The site at plantinfo.umn.edu/arboretum/default.asp features information on where to buy plants and seeds, links to more than 2,000 North American seed and nursery farms, more than 300,000 citations to plants in science and garden magazines and books, and links to expert-selected websites on growing plants in all regions of the United States and Canada.


----------



## Labrat407 (Aug 24, 2007)

Plant Info 

Link to site


----------



## Windy in Kansas (Jun 16, 2002)

Labrat407 said:


> Plant Info
> 
> Link to site


Link url seems dead on arrival.


----------



## fishhead (Jul 19, 2006)

I just clicked on it and it worked for me.


----------



## jedsmom (Aug 15, 2007)

Thanks!! Great site!


----------



## IMP (Feb 7, 2006)

Thanks for posting this fishhead.


----------



## Spinner (Jul 19, 2003)

It's working for me. Thanks for posting the link.


----------



## Windy in Kansas (Jun 16, 2002)

Interesting that you folk can get the to the link page. 

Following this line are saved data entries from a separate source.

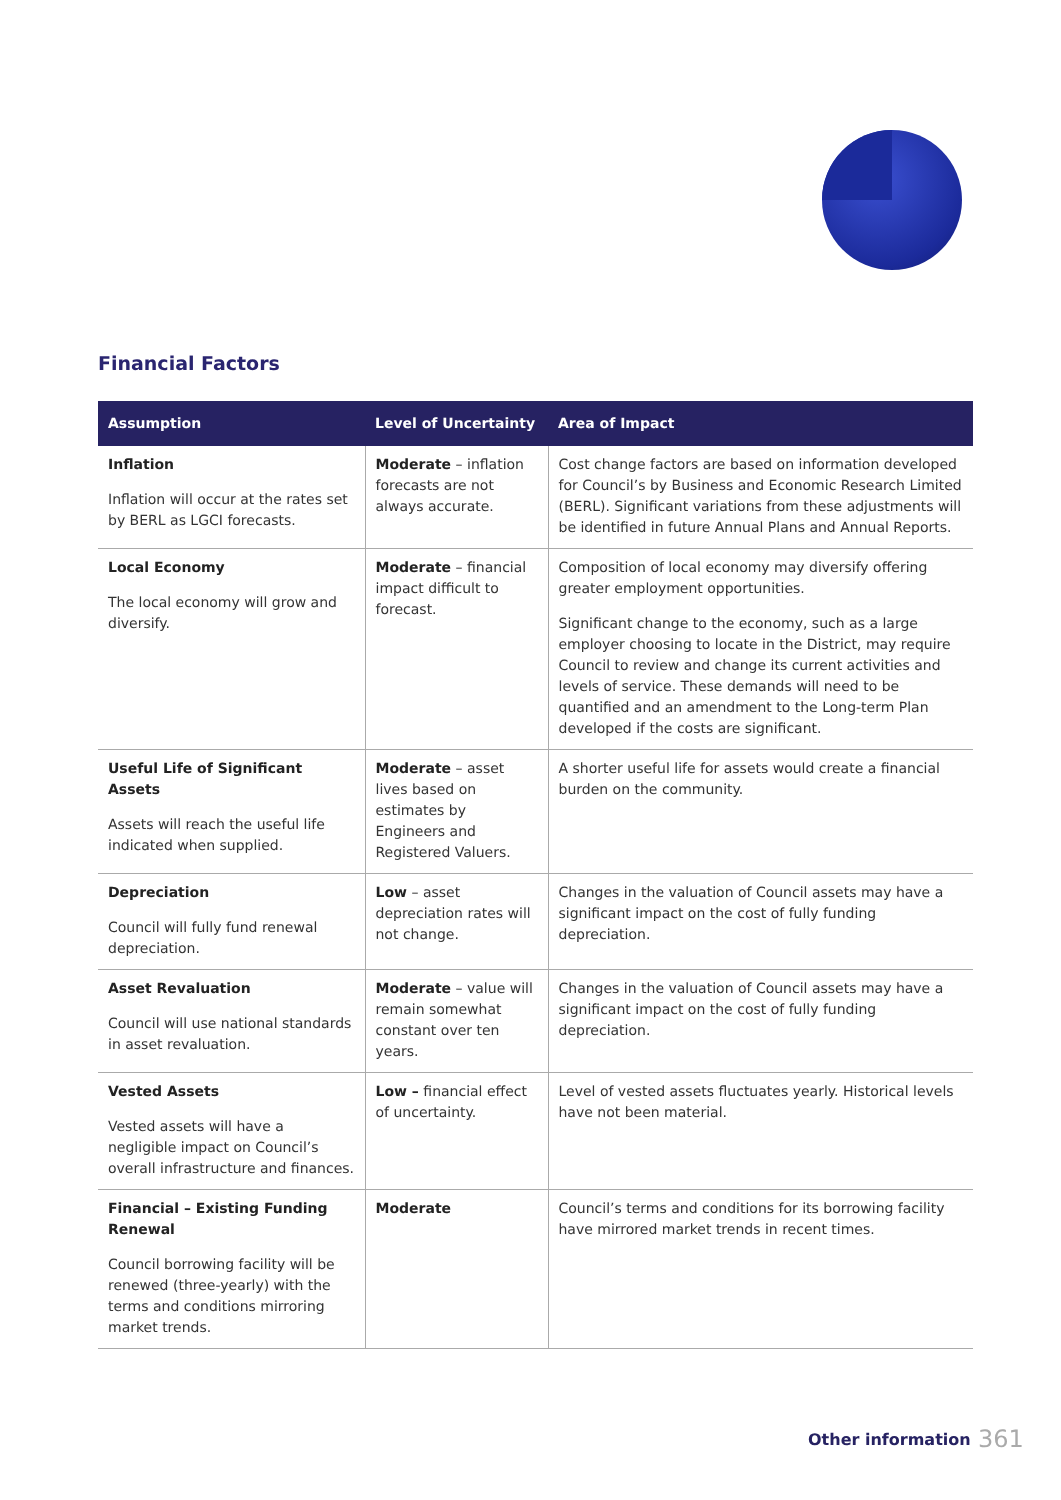Financial Factors
| Assumption | Level of Uncertainty | Area of Impact |
| --- | --- | --- |
| Inflation Inflation will occur at the rates set by BERL as LGCI forecasts. | Moderate – inflation forecasts are not always accurate. | Cost change factors are based on information developed for Council’s by Business and Economic Research Limited (BERL). Significant variations from these adjustments will be identified in future Annual Plans and Annual Reports. |
| Local Economy The local economy will grow and diversify. | Moderate – financial impact difficult to forecast. | Composition of local economy may diversify offering greater employment opportunities. Significant change to the economy, such as a large employer choosing to locate in the District, may require Council to review and change its current activities and levels of service. These demands will need to be quantified and an amendment to the Long-term Plan developed if the costs are significant. |
| Useful Life of Significant Assets Assets will reach the useful life indicated when supplied. | Moderate – asset lives based on estimates by Engineers and Registered Valuers. | A shorter useful life for assets would create a financial burden on the community. |
| Depreciation Council will fully fund renewal depreciation. | Low – asset depreciation rates will not change. | Changes in the valuation of Council assets may have a significant impact on the cost of fully funding depreciation. |
| Asset Revaluation Council will use national standards in asset revaluation. | Moderate – value will remain somewhat constant over ten years. | Changes in the valuation of Council assets may have a significant impact on the cost of fully funding depreciation. |
| Vested Assets Vested assets will have a negligible impact on Council’s overall infrastructure and finances. | Low – financial effect of uncertainty. | Level of vested assets fluctuates yearly. Historical levels have not been material. |
| Financial – Existing Funding Renewal Council borrowing facility will be renewed (three-yearly) with the terms and conditions mirroring market trends. | Moderate | Council’s terms and conditions for its borrowing facility have mirrored market trends in recent times. |
Other information 361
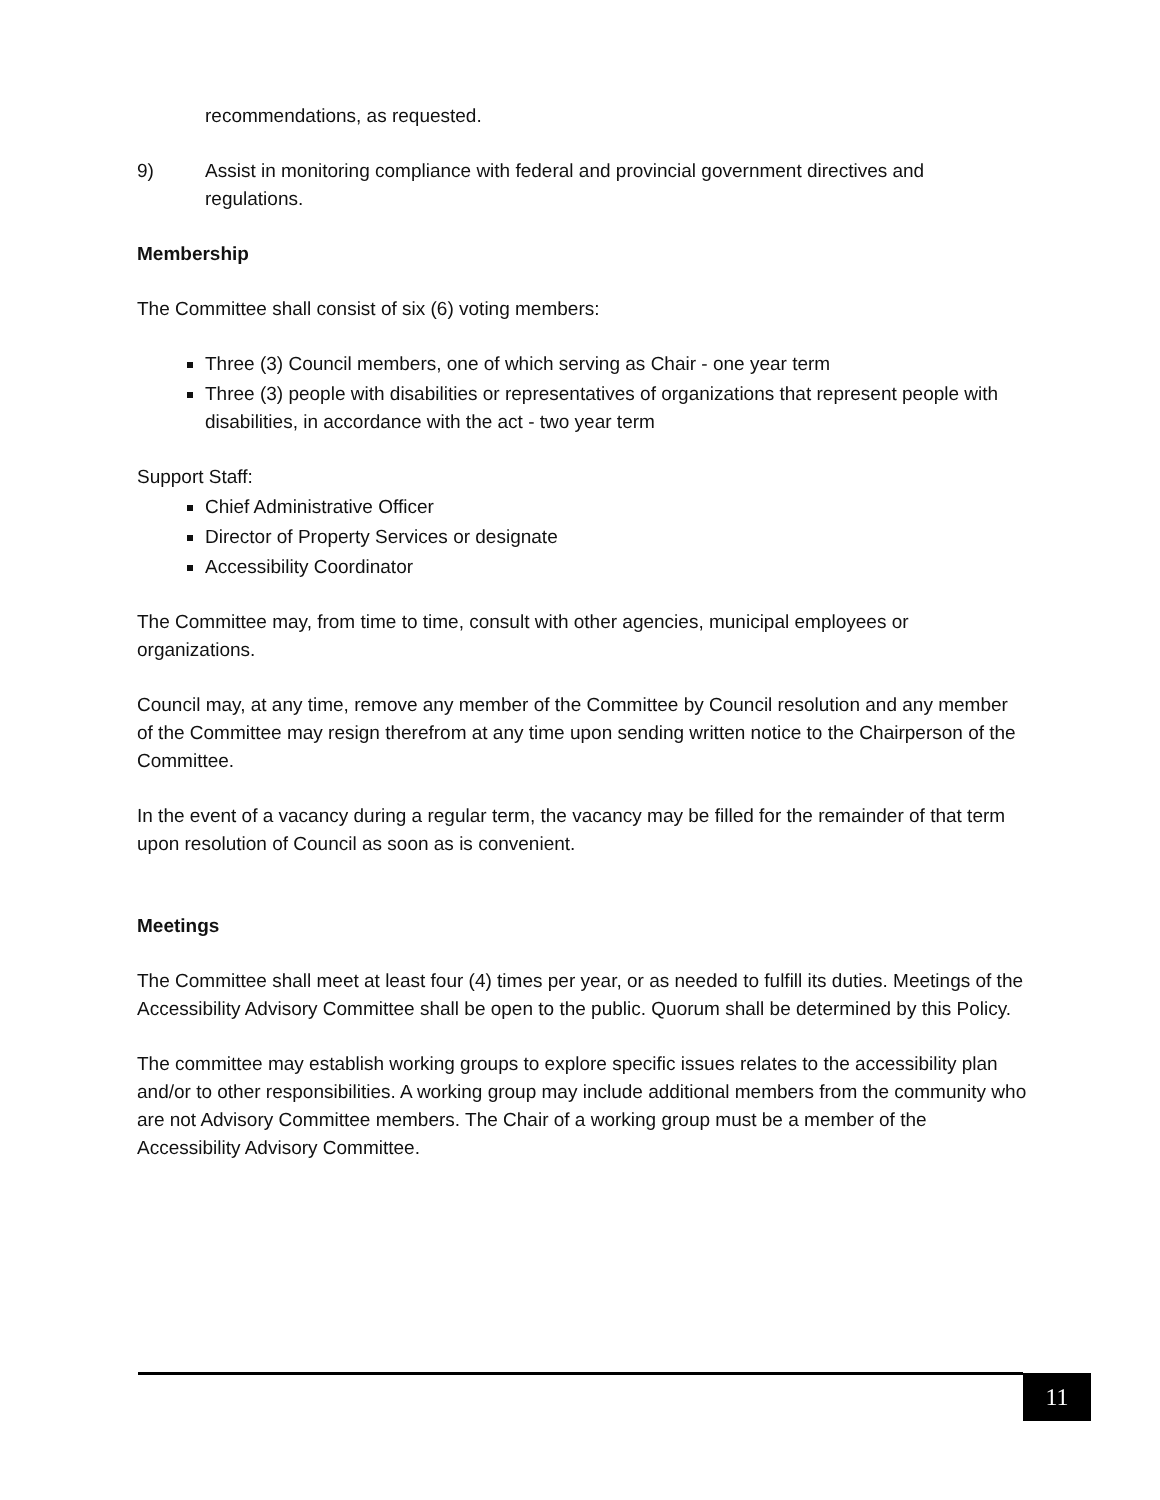recommendations, as requested.
9) Assist in monitoring compliance with federal and provincial government directives and regulations.
Membership
The Committee shall consist of six (6) voting members:
Three (3) Council members, one of which serving as Chair - one year term
Three (3) people with disabilities or representatives of organizations that represent people with disabilities, in accordance with the act - two year term
Support Staff:
Chief Administrative Officer
Director of Property Services or designate
Accessibility Coordinator
The Committee may, from time to time, consult with other agencies, municipal employees or organizations.
Council may, at any time, remove any member of the Committee by Council resolution and any member of the Committee may resign therefrom at any time upon sending written notice to the Chairperson of the Committee.
In the event of a vacancy during a regular term, the vacancy may be filled for the remainder of that term upon resolution of Council as soon as is convenient.
Meetings
The Committee shall meet at least four (4) times per year, or as needed to fulfill its duties. Meetings of the Accessibility Advisory Committee shall be open to the public. Quorum shall be determined by this Policy.
The committee may establish working groups to explore specific issues relates to the accessibility plan and/or to other responsibilities. A working group may include additional members from the community who are not Advisory Committee members. The Chair of a working group must be a member of the Accessibility Advisory Committee.
11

I can get to the Star Tribune story but neither the link you give nor the link in the story works. All I get is "The page cannot be found."


----------



## Jan in CO (May 10, 2002)

Neat site! thanks for posting the link. Worked for me first time, Windy. Hope you can get it to work for you. Jan in Co


----------



## WisJim (Jan 14, 2004)

I found the site okay, but when I attempted to find sources for a couple of apple varieties, it didn't come up with any sources at all. Then I did a search for "apple", but was unable to narrow it down to a variety name. Seems like a useless site to me, if it won't find apple varieties.


----------